Description of the attraction

The Natural History Museum in London is one of the largest museums of its kind in the world. Once part of the British Museum, it now houses over 70 million exhibits in five large sections - botany, entomology, mineralogy, paleontology and zoology. It is an internationally recognized research center, renowned for its work in taxonomy, identification and conservation of exhibits.

The Museum of Natural History was based on the collection of Sir Hans Sloan, which formed part of the general collection of the British Museum. However, it was not given due attention, the exhibits were stored in inappropriate conditions or were sold out, until Richard Owen became the caretaker of the natural history section in 1856. He insisted on separation from the British Museum, a separate building was erected for the Natural History Museum in South Kensington, and the collections were moved there. However, the museum was formally separated from the British Museum only in 1963, and the words "British Museum" disappeared from the official name of the Natural History Museum only in 1992.

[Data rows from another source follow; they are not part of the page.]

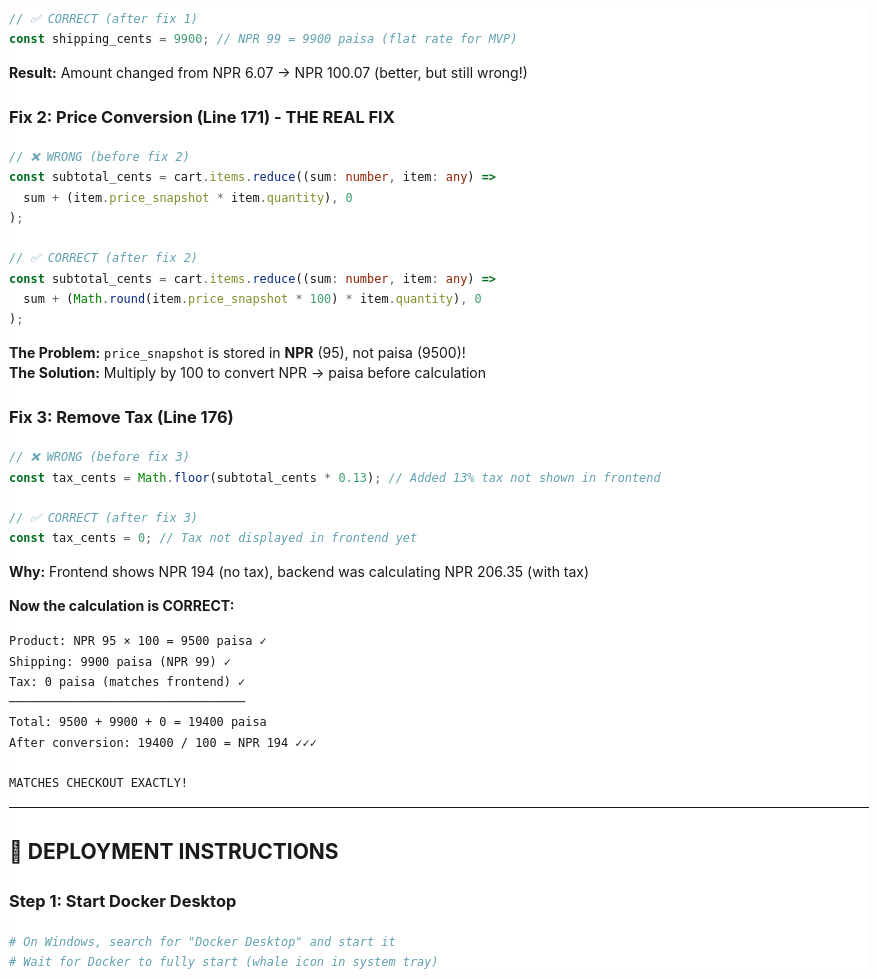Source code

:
 ```typescript
// ✅ CORRECT (after fix 1)
const shipping_cents = 9900; // NPR 99 = 9900 paisa (flat rate for MVP)
```

**Result:** Amount changed from NPR 6.07 → NPR 100.07 (better, but still wrong!)

### **Fix 2: Price Conversion (Line 171) - THE REAL FIX**

```typescript
// ❌ WRONG (before fix 2)
const subtotal_cents = cart.items.reduce((sum: number, item: any) => 
  sum + (item.price_snapshot * item.quantity), 0
);

// ✅ CORRECT (after fix 2)
const subtotal_cents = cart.items.reduce((sum: number, item: any) => 
  sum + (Math.round(item.price_snapshot * 100) * item.quantity), 0
);
```

**The Problem:** `price_snapshot` is stored in **NPR** (95), not paisa (9500)!  
**The Solution:** Multiply by 100 to convert NPR → paisa before calculation

### **Fix 3: Remove Tax (Line 176)**

```typescript
// ❌ WRONG (before fix 3)
const tax_cents = Math.floor(subtotal_cents * 0.13); // Added 13% tax not shown in frontend

// ✅ CORRECT (after fix 3)
const tax_cents = 0; // Tax not displayed in frontend yet
```

**Why:** Frontend shows NPR 194 (no tax), backend was calculating NPR 206.35 (with tax)

**Now the calculation is CORRECT:**
```
Product: NPR 95 × 100 = 9500 paisa ✓
Shipping: 9900 paisa (NPR 99) ✓
Tax: 0 paisa (matches frontend) ✓
─────────────────────────────────
Total: 9500 + 9900 + 0 = 19400 paisa
After conversion: 19400 / 100 = NPR 194 ✓✓✓

MATCHES CHECKOUT EXACTLY!
```

---

## **🚀 DEPLOYMENT INSTRUCTIONS**

### **Step 1: Start Docker Desktop**
```bash
# On Windows, search for "Docker Desktop" and start it
# Wait for Docker to fully start (whale icon in system tray)
```
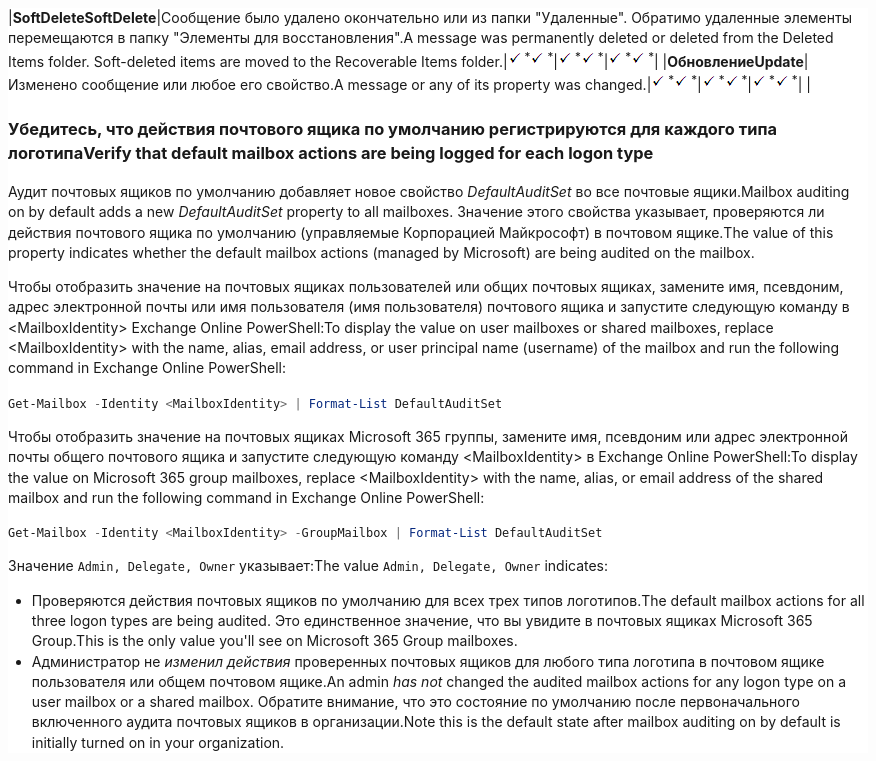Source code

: |<span data-ttu-id="12ab3-321">**SoftDelete**</span><span class="sxs-lookup"><span data-stu-id="12ab3-321">**SoftDelete**</span></span>|<span data-ttu-id="12ab3-p130">Сообщение было удалено окончательно или из папки "Удаленные". Обратимо удаленные элементы перемещаются в папку "Элементы для восстановления".</span><span class="sxs-lookup"><span data-stu-id="12ab3-p130">A message was permanently deleted or deleted from the Deleted Items folder. Soft-deleted items are moved to the Recoverable Items folder.</span></span>|<span data-ttu-id="12ab3-324">![Галочка](../media/checkmark.png)<sup>\*</sup></span><span class="sxs-lookup"><span data-stu-id="12ab3-324">![Check mark](../media/checkmark.png)<sup>\*</sup></span></span>|<span data-ttu-id="12ab3-325">![Галочка](../media/checkmark.png)<sup>\*</sup></span><span class="sxs-lookup"><span data-stu-id="12ab3-325">![Check mark](../media/checkmark.png)<sup>\*</sup></span></span>|<span data-ttu-id="12ab3-326">![Галочка](../media/checkmark.png)<sup>\*</sup></span><span class="sxs-lookup"><span data-stu-id="12ab3-326">![Check mark](../media/checkmark.png)<sup>\*</sup></span></span>|
|<span data-ttu-id="12ab3-327">**Обновление**</span><span class="sxs-lookup"><span data-stu-id="12ab3-327">**Update**</span></span>|<span data-ttu-id="12ab3-328">Изменено сообщение или любое его свойство.</span><span class="sxs-lookup"><span data-stu-id="12ab3-328">A message or any of its property was changed.</span></span>|<span data-ttu-id="12ab3-329">![Галочка](../media/checkmark.png)<sup>\*</sup></span><span class="sxs-lookup"><span data-stu-id="12ab3-329">![Check mark](../media/checkmark.png)<sup>\*</sup></span></span>|<span data-ttu-id="12ab3-330">![Галочка](../media/checkmark.png)<sup>\*</sup></span><span class="sxs-lookup"><span data-stu-id="12ab3-330">![Check mark](../media/checkmark.png)<sup>\*</sup></span></span>|<span data-ttu-id="12ab3-331">![Галочка](../media/checkmark.png)<sup>\*</sup></span><span class="sxs-lookup"><span data-stu-id="12ab3-331">![Check mark](../media/checkmark.png)<sup>\*</sup></span></span>|
|

### <a name="verify-that-default-mailbox-actions-are-being-logged-for-each-logon-type"></a><span data-ttu-id="12ab3-332">Убедитесь, что действия почтового ящика по умолчанию регистрируются для каждого типа логотипа</span><span class="sxs-lookup"><span data-stu-id="12ab3-332">Verify that default mailbox actions are being logged for each logon type</span></span>

<span data-ttu-id="12ab3-333">Аудит почтовых ящиков по умолчанию добавляет новое свойство *DefaultAuditSet* во все почтовые ящики.</span><span class="sxs-lookup"><span data-stu-id="12ab3-333">Mailbox auditing on by default adds a new *DefaultAuditSet* property to all mailboxes.</span></span> <span data-ttu-id="12ab3-334">Значение этого свойства указывает, проверяются ли действия почтового ящика по умолчанию (управляемые Корпорацией Майкрософт) в почтовом ящике.</span><span class="sxs-lookup"><span data-stu-id="12ab3-334">The value of this property indicates whether the default mailbox actions (managed by Microsoft) are being audited on the mailbox.</span></span>

<span data-ttu-id="12ab3-335">Чтобы отобразить значение на почтовых ящиках пользователей или общих почтовых ящиках, замените имя, псевдоним, адрес электронной почты или имя пользователя (имя пользователя) почтового ящика и запустите следующую команду в \<MailboxIdentity\> Exchange Online PowerShell:</span><span class="sxs-lookup"><span data-stu-id="12ab3-335">To display the value on user mailboxes or shared mailboxes, replace \<MailboxIdentity\> with the name, alias, email address, or user principal name (username) of the mailbox and run the following command in Exchange Online PowerShell:</span></span>

```PowerShell
Get-Mailbox -Identity <MailboxIdentity> | Format-List DefaultAuditSet
```

<span data-ttu-id="12ab3-336">Чтобы отобразить значение на почтовых ящиках Microsoft 365 группы, замените имя, псевдоним или адрес электронной почты общего почтового ящика и запустите следующую команду \<MailboxIdentity\> в Exchange Online PowerShell:</span><span class="sxs-lookup"><span data-stu-id="12ab3-336">To display the value on Microsoft 365 group mailboxes, replace \<MailboxIdentity\> with the name, alias, or email address of the shared mailbox and run the following command in Exchange Online PowerShell:</span></span>

```PowerShell
Get-Mailbox -Identity <MailboxIdentity> -GroupMailbox | Format-List DefaultAuditSet
```

<span data-ttu-id="12ab3-337">Значение `Admin, Delegate, Owner` указывает:</span><span class="sxs-lookup"><span data-stu-id="12ab3-337">The value `Admin, Delegate, Owner` indicates:</span></span>

- <span data-ttu-id="12ab3-338">Проверяются действия почтовых ящиков по умолчанию для всех трех типов логотипов.</span><span class="sxs-lookup"><span data-stu-id="12ab3-338">The default mailbox actions for all three logon types are being audited.</span></span> <span data-ttu-id="12ab3-339">Это единственное значение, что вы увидите в почтовых ящиках Microsoft 365 Group.</span><span class="sxs-lookup"><span data-stu-id="12ab3-339">This is the only value you'll see on Microsoft 365 Group mailboxes.</span></span>
- <span data-ttu-id="12ab3-340">Администратор не *изменил действия* проверенных почтовых ящиков для любого типа логотипа в почтовом ящике пользователя или общем почтовом ящике.</span><span class="sxs-lookup"><span data-stu-id="12ab3-340">An admin *has not* changed the audited mailbox actions for any logon type on a user mailbox or a shared mailbox.</span></span> <span data-ttu-id="12ab3-341">Обратите внимание, что это состояние по умолчанию после первоначального включенного аудита почтовых ящиков в организации.</span><span class="sxs-lookup"><span data-stu-id="12ab3-341">Note this is the default state after mailbox auditing on by default is initially turned on in your organization.</span></span>

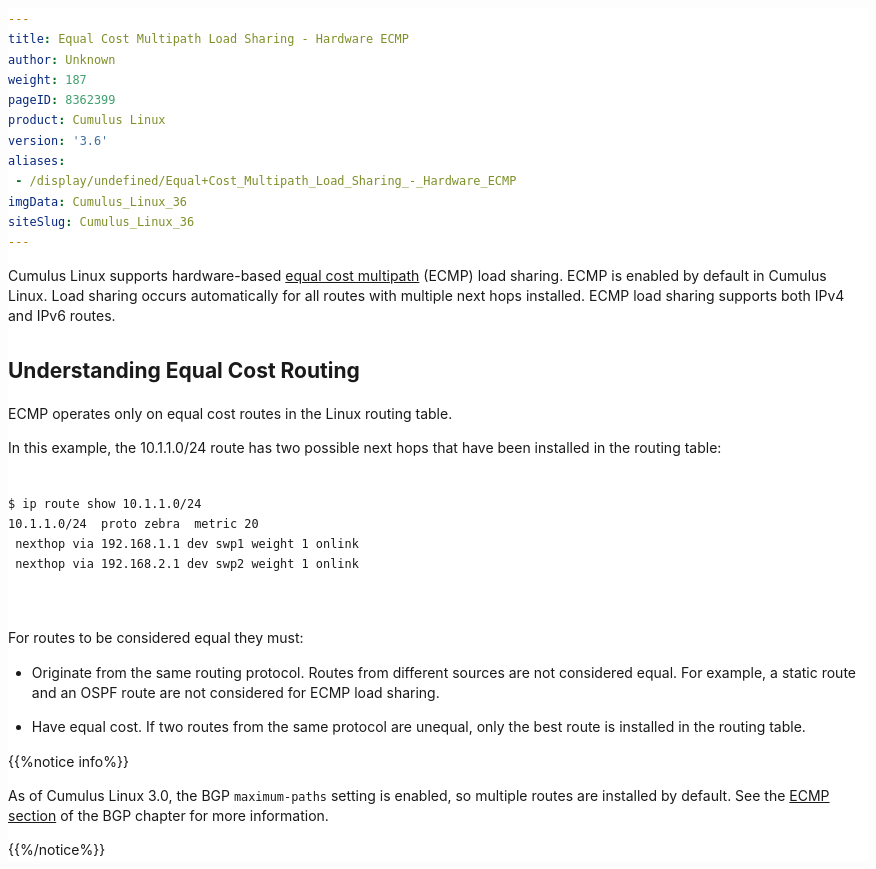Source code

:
 ```yaml
---
title: Equal Cost Multipath Load Sharing - Hardware ECMP
author: Unknown
weight: 187
pageID: 8362399
product: Cumulus Linux
version: '3.6'
aliases:
 - /display/undefined/Equal+Cost_Multipath_Load_Sharing_-_Hardware_ECMP
imgData: Cumulus_Linux_36
siteSlug: Cumulus_Linux_36
---
```

Cumulus Linux supports hardware-based [equal cost
multipath](http://en.wikipedia.org/wiki/Equal-cost_multi-path_routing)
(ECMP) load sharing. ECMP is enabled by default in Cumulus Linux. Load
sharing occurs automatically for all routes with multiple next hops
installed. ECMP load sharing supports both IPv4 and IPv6 routes.

## Understanding Equal Cost Routing

ECMP operates only on equal cost routes in the Linux routing table.

In this example, the 10.1.1.0/24 route has two possible next hops that
have been installed in the routing table:

``` 
                   
$ ip route show 10.1.1.0/24
10.1.1.0/24  proto zebra  metric 20
 nexthop via 192.168.1.1 dev swp1 weight 1 onlink
 nexthop via 192.168.2.1 dev swp2 weight 1 onlink
   
    
```

For routes to be considered equal they must:

  - Originate from the same routing protocol. Routes from different
    sources are not considered equal. For example, a static route and an
    OSPF route are not considered for ECMP load sharing.

  - Have equal cost. If two routes from the same protocol are unequal,
    only the best route is installed in the routing table.

{{%notice info%}}

As of Cumulus Linux 3.0, the BGP `maximum-paths` setting is enabled, so
multiple routes are installed by default. See the [ECMP
section](/Users/dcawley/Docs/Hugo/testDocs/content/version2/Cumulus_Linux_36//Layer_3/Equal_Cost_Multipath_Load_Sharing_-_Hardware_ECMP/)
of the BGP chapter for more information.

{{%/notice%}}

Outside and inside, the museum building is faced with terracotta tiles depicting plants and animals, both now existing and extinct - the western and eastern wings, respectively. This was done at Owen's personal request - as a kind of objection to Darwin's theory of natural selection and the origin of species. In our time, the Darwin Center and Attenborough Studio, named after the famous biologist and TV host of programs about the living world of the Earth, David Attenborough, were added to the museum complex.

The most famous exhibits in the collection are a 32-meter replica of a Diplodocus skeleton, a moving model of a Tyrannosaurus rex, a life-size blue whale and its skeleton, as well as an eight-meter giant squid, for which a special container had to be built to store the carcass.

The mineralogical collection is presented in the same way as it was in the 19th century - a kind of monument to museum art and science of the past. The Natural History Museum conducts various educational programs for schoolchildren.

As with all public museums in the UK, admission to the Natural History Museum is free.